To read the surrounding tree directly, phora trust tropos --show <path> prints a
dep file at the pinned candidate commit, also offline. A UTF-8 file prints its
contents; a directory lists its direct entries ls-style, with subdirectories
slash-suffixed; an absent path errors naming the path; binary (non-UTF-8) content is
refused rather than dumped; and a commit not yet in the mirror points you at
phora sync. --show requires a source and refuses to guess when one source has
several distinct pinned dep commits — it names them so you can disambiguate.
Approval is consumer-owned and lives in your phora.lock (a [[trusted_hooks]]
entry pinned to the hook's command and the exact dep commit it came from);
discovered-but-unapproved hooks sit under [[candidate_hooks]], which carries no
trust at all. A trusted hook runs on the next sync without a prompt — but the moment
the dep changes that hook or the files around it, the preimage stops matching and it
drops back to needing approval. There is deliberately no "trust on first sight."

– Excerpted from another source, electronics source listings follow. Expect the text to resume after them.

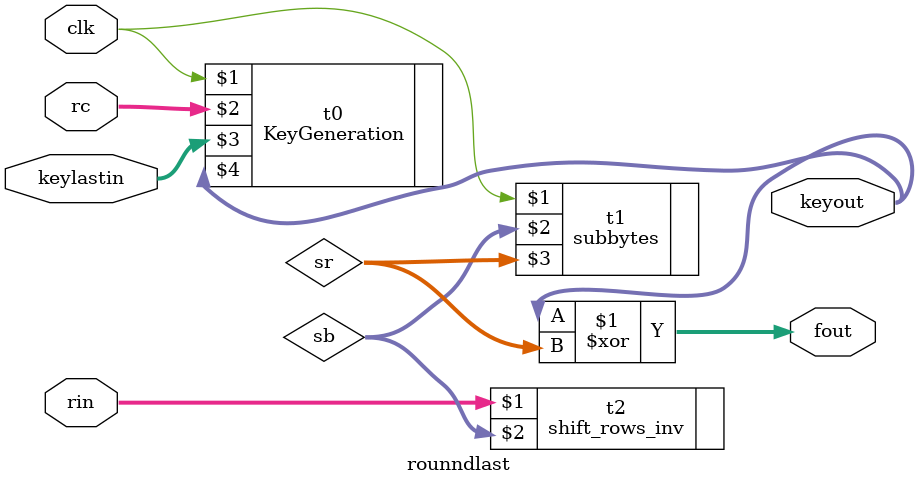
<source format=v>

module rounndlast(clk,rc,rin,keylastin,fout,keyout);
input clk;
input [3:0]rc;
input [127:0]rin;
input [127:0]keylastin;
output [127:0]fout;
output [127:0]keyout;

wire [127:0] sb,sr,mcl,keyout;

KeyGeneration t0(clk,rc,keylastin,keyout);
shift_rows_inv t2(rin,sb);
subbytes t1(clk,sb,sr);
assign fout= keyout^sr;

endmodule
</source>
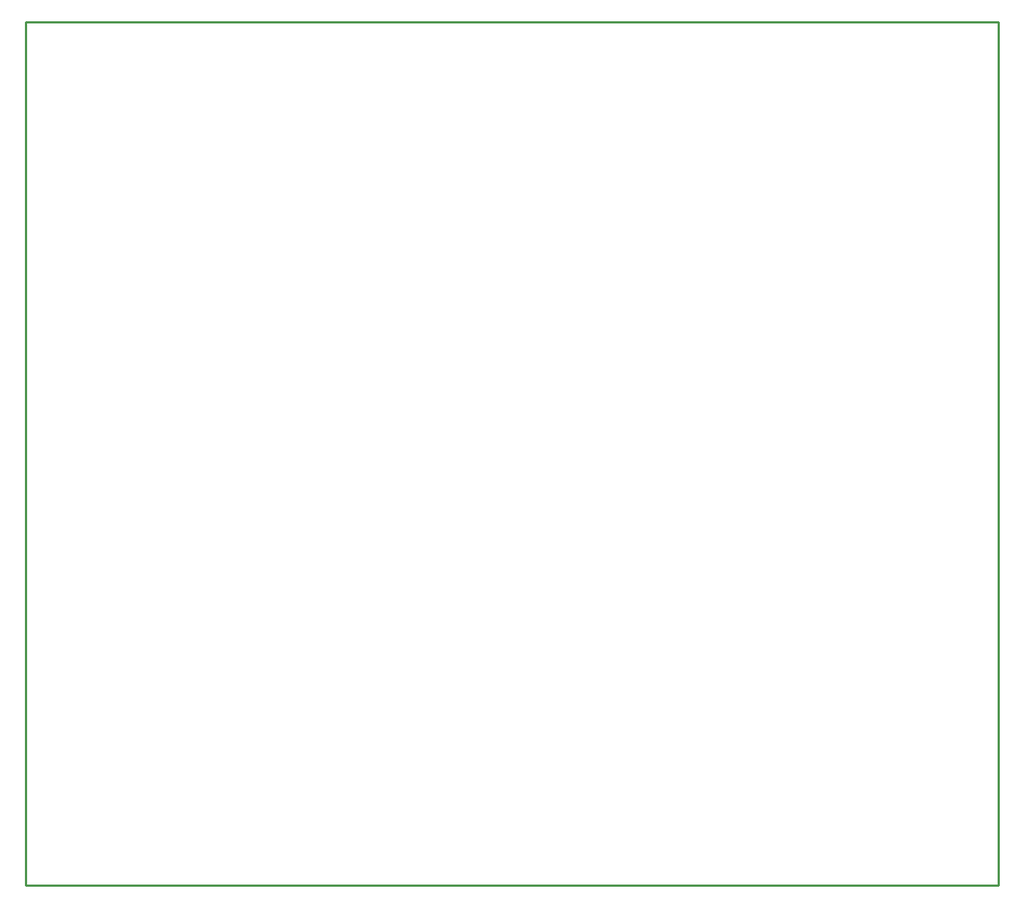
<source format=gm1>
G04*
G04 #@! TF.GenerationSoftware,Altium Limited,Altium Designer,20.0.2 (26)*
G04*
G04 Layer_Color=16711935*
%FSLAX44Y44*%
%MOMM*%
G71*
G01*
G75*
%ADD15C,0.2540*%
D15*
X1397000Y793750D02*
X1397000Y1790700D01*
X2520950D01*
Y793750D02*
Y1790700D01*
X1397000Y793750D02*
X2520950Y793750D01*
M02*

</source>
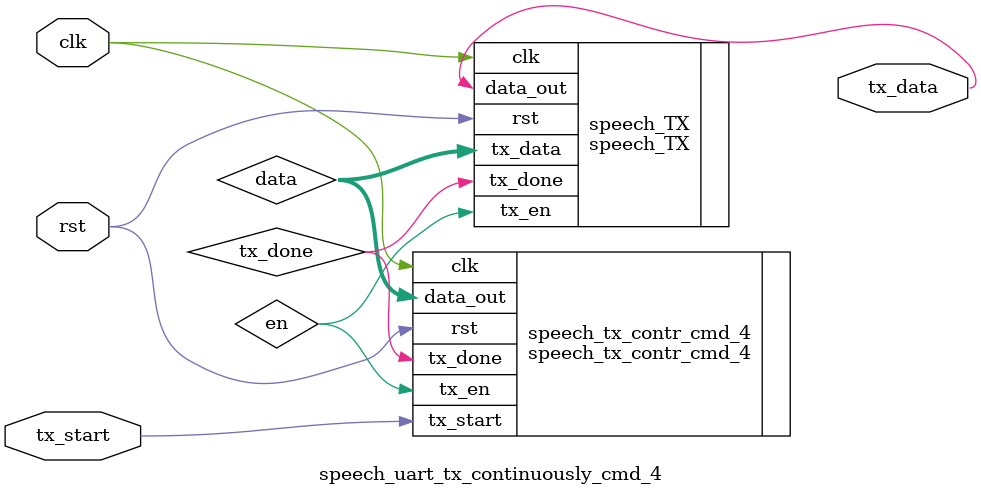
<source format=v>
`timescale 1ns / 1ps
module speech_uart_tx_continuously_cmd_4(
	input clk,
	input rst,
	input tx_start,
	output tx_data
    );
	
	wire [7:0] data;
	wire en;
	wire tx_done;

	
	
	speech_TX speech_TX(
    .clk(clk),
    .rst(rst),
    .tx_data(data),
    .tx_en(en),
	.tx_done(tx_done),
    .data_out(tx_data)
    );
	
	
	speech_tx_contr_cmd_4 speech_tx_contr_cmd_4(
	.clk(clk),
	.rst(rst),
	.tx_start(tx_start),
	.tx_done(tx_done),
	.tx_en(en),
	.data_out(data)
    );

endmodule

</source>
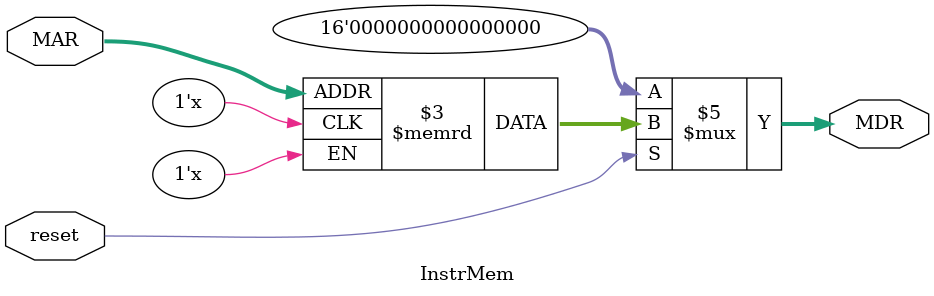
<source format=v>
module  InstrMem #(parameter WORD_LENGTH=16,parameter ADDRESS_SPACE=21) ( MAR, MDR, reset);
input  [ADDRESS_SPACE-1:0] MAR;
input  reset;
output reg[WORD_LENGTH-1:0]   MDR;

reg [WORD_LENGTH-1:0] cache [((2 ** ADDRESS_SPACE)-1):0];

/* Note: reset is an active low signal */
integer i;
always @ (*)
    if (!reset)
        begin
            MDR = 'b0;
        end
    else
        begin
            MDR = cache[MAR];

        end

endmodule

</source>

When hooks are stripped, an interactive sync exits non-zero so a human acts on it; a
non-interactive run (CI) surfaces the same notice but stays green, because the files
are deployed and only the post-processing was skipped. phora sync --no-transitive-hooks skips composed-dep hooks entirely (your own hooks still run),
and phora trust tropos --revoke drops every approval for a dep.
phora sync --frozen refuses to fetch or re-resolve anything: every source — root,
imported dep, and nested dep alike — must already be pinned in the lock. A miss
hard-errors, naming the source (and, for a nested dep, its depth) so a drifted or
dropped pin can't pass silently. It is the offline, "the lock is the law" mode for
CI and reproducible checkouts. A phora.local.toml overlay can flip a source to
transitive = true for a single machine, exactly like any other per-machine
override.
Trust here is behavioral, not a sandbox. An approved hook runs as you, with your full privileges and phora's full process environment — phora pins what runs and re-prompts when it changes, but it does not confine how it runs. v1 ships no OS sandbox, no environment sanitization, and no signature or provenance check. The trust pin is whole-commit, so any change to a dep's commit re-prompts every one of its hooks; the file-level diff narrows what you have to read, not what re-prompts. For a dependency you would not already trust to run code on your machine, vet it in an outer VM or container before you approve its hooks.
A worktree is just a directory you run phora sync from; sync builds the managed
state there. It is cheap to re-run: an unchanged lock means no refetch.
Carrying ignored or local files (.env, editor settings, submodules) across
worktrees is out of scope — use git-worktreeinclude
for that. Migration: move any [worktree].includes entries into a
.worktreeinclude and drive them with git-worktreeinclude.
mise run check # clippy (pedantic, -D warnings) + rustfmt --check + tests
mise run test # cargo test
mise run fmt # cargo fmtmise run test-integration # scrut suites under tests/scrut/ against a release buildThe scrut suites drive the shipped binary end to end and double as runnable usage
docs. tests/scrut/showcase.md is a narrated
walkthrough — adding a git source, projecting it, then layering a machine-local
symlink overlay — whose assertions CI keeps honest.